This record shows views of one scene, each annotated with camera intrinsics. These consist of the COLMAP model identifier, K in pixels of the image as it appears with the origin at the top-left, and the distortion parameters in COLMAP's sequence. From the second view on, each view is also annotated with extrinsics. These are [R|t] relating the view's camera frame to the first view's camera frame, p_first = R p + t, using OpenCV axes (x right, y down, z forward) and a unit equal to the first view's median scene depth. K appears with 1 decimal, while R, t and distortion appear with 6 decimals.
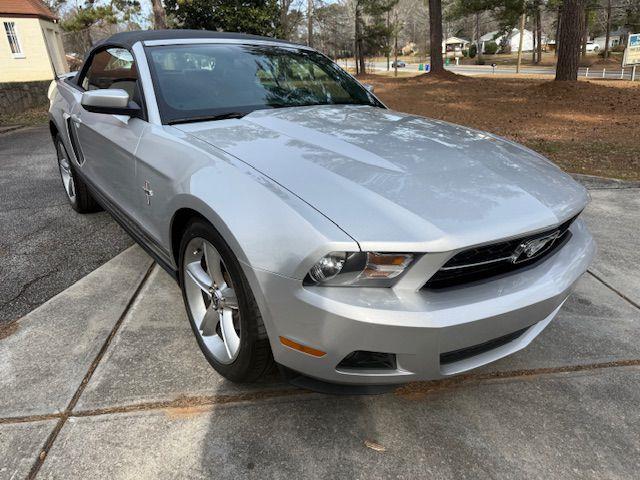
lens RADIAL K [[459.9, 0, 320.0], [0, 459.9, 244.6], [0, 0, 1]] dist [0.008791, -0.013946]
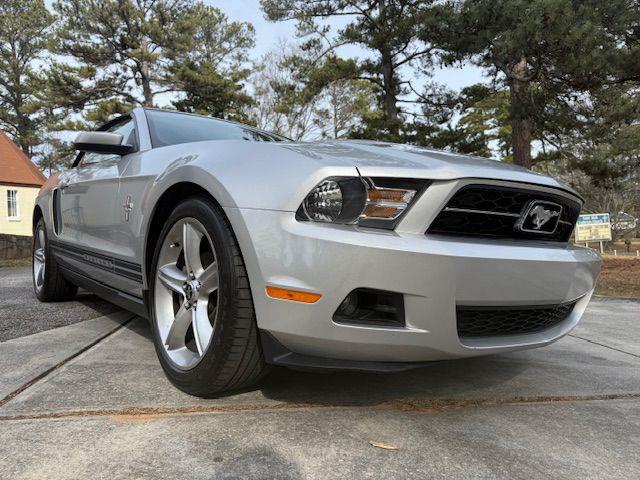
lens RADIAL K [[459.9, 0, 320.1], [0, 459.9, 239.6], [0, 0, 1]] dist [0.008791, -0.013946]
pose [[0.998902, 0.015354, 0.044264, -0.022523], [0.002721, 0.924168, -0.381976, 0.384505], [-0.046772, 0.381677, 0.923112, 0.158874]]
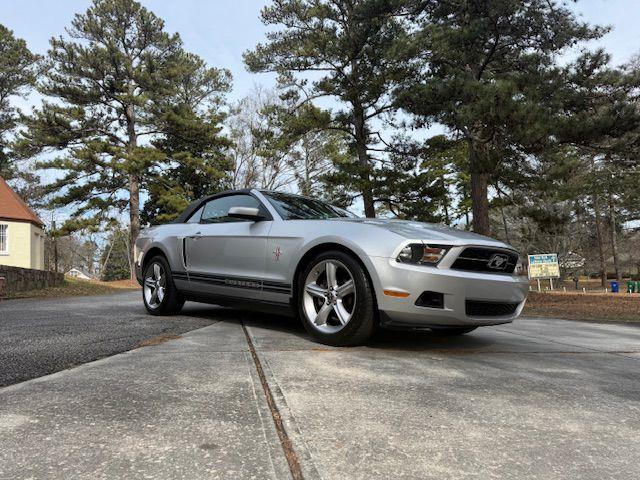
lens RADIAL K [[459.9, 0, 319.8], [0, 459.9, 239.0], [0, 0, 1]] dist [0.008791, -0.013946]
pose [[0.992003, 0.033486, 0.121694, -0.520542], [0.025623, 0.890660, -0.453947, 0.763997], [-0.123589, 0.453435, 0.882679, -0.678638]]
· · · ·
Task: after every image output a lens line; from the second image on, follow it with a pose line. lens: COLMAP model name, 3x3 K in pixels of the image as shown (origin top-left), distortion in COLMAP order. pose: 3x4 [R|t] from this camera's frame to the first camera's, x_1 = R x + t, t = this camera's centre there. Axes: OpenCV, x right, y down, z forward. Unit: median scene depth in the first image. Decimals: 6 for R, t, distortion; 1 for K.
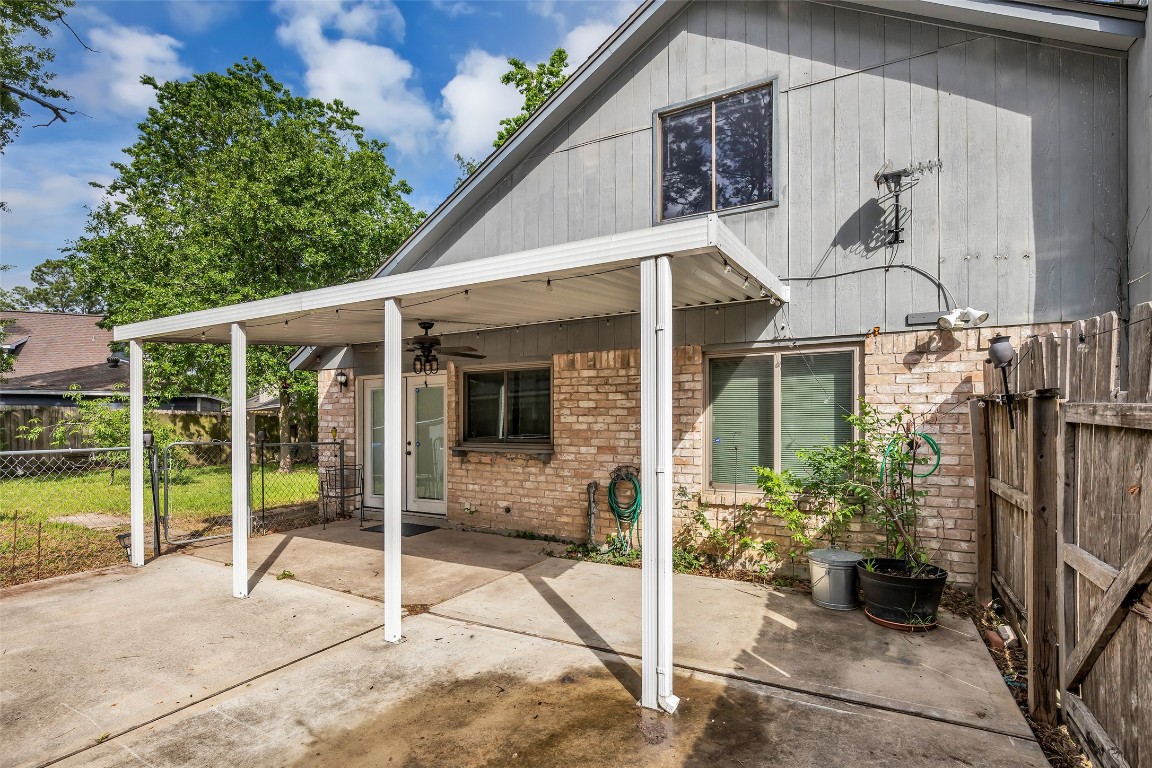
· · · ·
__Try it__.
Copy the data from the line containing "This record shows" through the line containing "0.453435, 0.882679, -0.678638]]", swapping "scene" for "location" and changing nothing else. Leave out the pictures.

__Answer to this problem__.
This record shows views of one location, each annotated with camera intrinsics. These consist of the COLMAP model identifier, K in pixels of the image as it appears with the origin at the top-left, and the distortion parameters in COLMAP's sequence. From the second view on, each view is also annotated with extrinsics. These are [R|t] relating the view's camera frame to the first view's camera frame, p_first = R p + t, using OpenCV axes (x right, y down, z forward) and a unit equal to the first view's median location depth. K appears with 1 decimal, while R, t and distortion appear with 6 decimals.
lens RADIAL K [[459.9, 0, 320.0], [0, 459.9, 244.6], [0, 0, 1]] dist [0.008791, -0.013946]
lens RADIAL K [[459.9, 0, 320.1], [0, 459.9, 239.6], [0, 0, 1]] dist [0.008791, -0.013946]
pose [[0.998902, 0.015354, 0.044264, -0.022523], [0.002721, 0.924168, -0.381976, 0.384505], [-0.046772, 0.381677, 0.923112, 0.158874]]
lens RADIAL K [[459.9, 0, 319.8], [0, 459.9, 239.0], [0, 0, 1]] dist [0.008791, -0.013946]
pose [[0.992003, 0.033486, 0.121694, -0.520542], [0.025623, 0.890660, -0.453947, 0.763997], [-0.123589, 0.453435, 0.882679, -0.678638]]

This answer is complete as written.